The most discussed point of the project is the ‘Large Investment Incentive Regime’, or RIGI, an incentive system for large investments. (…) But critics say that the RIGI benefits large companies, while medium-sized companies are left out. And Argentina’s leftist former president, Cristina Fernández de Kirchner, even warned of ’21st century colonialism’. Thanks to RIGI, foreign companies could exploit Argentina’s wealth in an ‘extractive economy without added value’ for the country’s people.”

A protester kicks a police shield in protests in Buenos Aires during the treatment of President Milei’s Bases Law. (06/12/2024).Image: Gustavo Garello/AP/picture alliance

“Strange enemies”

“Javier Milei is looking for strange enemies beyond the Argentine borders. It is also strange how he puts everyone who thinks differently in the same bag,” comments the German newspaper. Tageszeitung (taz):

Georgia Meloni invited him to the G7 summit this week, after which he will travel to Germany. The first six months of his mandate as president of Argentina show that Javier Milei is incapable of carrying out a pragmatic foreign policy,” he introduces.

“Its guiding star is the United States. General Laura Richardson, who heads the Southern Command of the United States Armed Forces, has been warning for years about the expansion of ‘evil’ in Latin America: China. Although the economic presence of the superpower Asia is growing, the United States has clearly expanded its military supremacy.

During a visit by Richardson, Milei announced the construction of an Argentine-American naval base in the Tierra del Fuego archipelago. Critics rightly see this as a threat to the country’s sovereignty. (…).

Milei flew to the United States five times. However, she avoided Latin America and even the neighboring Mercosur states, with one exception: in El Salvador she honored her like-minded colleague, Nayib Bukele. She did not meet with US President Joe Biden, but she did meet with powerful CEOs, most recently in Silicon Valley. She appeared twice with her most prominent supporter, Elon Musk, who makes no secret of her interest in Andean lithium deposits. (…).

Milei’s first and highly acclaimed appearance abroad took place at the World Economic Forum in Davos. Free trade capitalism is the only instrument to end poverty in the world, she said in a lecture in a professorial position. ‘Social justice is inherently unfair because it is based on tax collection,’ she noted there.

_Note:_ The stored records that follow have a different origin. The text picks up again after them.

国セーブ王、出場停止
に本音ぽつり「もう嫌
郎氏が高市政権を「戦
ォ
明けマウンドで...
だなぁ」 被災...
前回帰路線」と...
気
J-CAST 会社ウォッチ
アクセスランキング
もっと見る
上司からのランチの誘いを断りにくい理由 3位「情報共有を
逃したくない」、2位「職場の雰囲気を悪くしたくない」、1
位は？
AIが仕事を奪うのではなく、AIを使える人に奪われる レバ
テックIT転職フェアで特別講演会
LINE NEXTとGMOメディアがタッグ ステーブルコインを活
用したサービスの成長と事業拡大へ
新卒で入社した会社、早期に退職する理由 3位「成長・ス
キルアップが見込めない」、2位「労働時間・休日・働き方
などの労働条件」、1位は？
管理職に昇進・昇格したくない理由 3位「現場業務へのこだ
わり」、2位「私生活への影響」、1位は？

For him, ‘communists, fascists, Nazis, socialists, social democrats, national socialists, Christian democrats, Keynesians, neo-Keynesians, progressives, populists, nationalists or globalists’ are all ‘collectivists’. There are no substantive differences because, says Milei, everyone affirms that ‘the State must govern all aspects of life.’ Almost causally, he declared himself a climate denier and contemptuous of feminism. “He is trying to impose this agenda of a new extreme right along with a policy of strict economic dismantling in Argentina.”